Passage
## begin

Define the set of all the black points on the binary image as P and the set of the computed possible points as P c and suppose they contain N and N c elements, respectively. The points in P c on the binary 1-pixel image are determined by considering the intersection P P c and suppose it contains N i elements. Consider the ratio between two sets, ϵ = N i / N c , if ϵ is larger than a chosen criterion (90% for the cases in this study), we mark it as a line segment. Using this method, all existing line segments could be detected. The 90% value is found by trial and errors among all the values ranging from 0 to 1. For different cases, this value might be different and should be modified accordingly to achieve the best detection results. The larger this value is, the less line segments will be detected and vice versa. For example, in the extreme case of being 100%, only the lines with all the pixels in this range will be detected, which is in some cases hard to achieve.
A disadvantage of this method should be pointed out. When there are two very close parallel fractures, it is hard to distinguish between these two tight parallel fractures using this method. At that time, the detection accuracy would decrease significantly.

2.3.2. Detection of the Lines with Endpoints and Intersections

As explained in Section 2.2, all the end points on the fracture image can be detected first. Intuitively, with the method introduced in Section 2.3.1, we can iterate through all the end points and decide the existence of line segments between any pair of the end points. By comparing slope and length (equivalently radius and angles) of lines starting from the same point, we can simply exclude all the repeated lines. A large number of micro-seismic data at one location is usually related to the larger aperture of that fracture or a large number of fractures in that location. In that case, a large number of fracture segments could be detected and quantified. In this study, one fracture segment is simply used to represent all possible fractures and more sophisticated cases will be studied in the future.
However, it should be pointed out that a large error exists when an image with a complex fracture structure is processed with this method. The preprocessing error of the image (especially the “sharp/thin” operation) may bring distortion to the straight lines, which will affect the detection of the intersection points. However, it is noticed from our numerical experiments that the endpoints can usually be detected correctly. Hence when the original image has a complicated fracture formation, the line segments can be detected using another method. First, the endpoints are detected, which only has negligible errors. Then we detect the line segments between these endpoints, using the technique introduced in Section 2.3.1. In fact, the result of this step already has enough for the simulation with the EDFM method. While semianalytical methods require more information for the fracture lines, for example, the intersections of these line segments, which constitute all the points needed for the semianalytical method. In this way, the complex images such as Case 2 analyzed in Section 3 can be processed accurately. The intersection points may not be marked in the exact position but we can get a good approximation to simulate fracture structure from a complicated image, with acceptable errors.
After line detection is finished, the angles and lengths of the fractures could be calculated using the fracture lines with the endpoints and stored for the use of the semianalytical method.

2.4. Flow Direction Determination for the Semianalytical Model

For the semianalytical method, extra fracture analysis work should be done. As shown later in the application, the semianalytical method needs the flow direction between two end points of the fractures. Our computation for flow directions is based on the relative connective relationship of each point to the wellbore.

## end

Extracted data
## begin

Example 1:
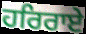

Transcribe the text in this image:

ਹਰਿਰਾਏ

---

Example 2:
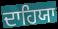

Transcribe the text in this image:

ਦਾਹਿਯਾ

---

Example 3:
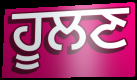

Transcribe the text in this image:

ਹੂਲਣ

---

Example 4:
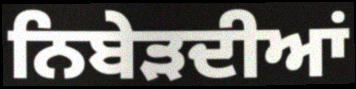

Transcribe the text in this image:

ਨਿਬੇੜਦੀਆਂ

## end
## begin

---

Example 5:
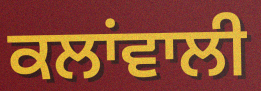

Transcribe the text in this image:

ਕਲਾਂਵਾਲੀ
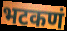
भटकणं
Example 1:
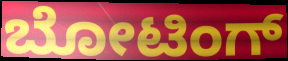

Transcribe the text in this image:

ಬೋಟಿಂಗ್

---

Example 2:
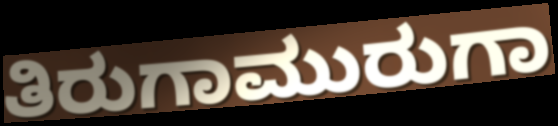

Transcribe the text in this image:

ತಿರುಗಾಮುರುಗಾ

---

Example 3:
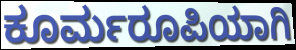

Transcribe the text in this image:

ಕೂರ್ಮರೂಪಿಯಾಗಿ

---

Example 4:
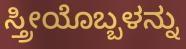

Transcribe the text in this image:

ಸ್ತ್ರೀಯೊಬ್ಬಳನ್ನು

## end

Task requirements
In the passage on fracture line detection, what criterion value was used for the ratio ϵ to mark a line segment in this study? The rows have no connection to the passage on fracture line detection.

Correct response
90%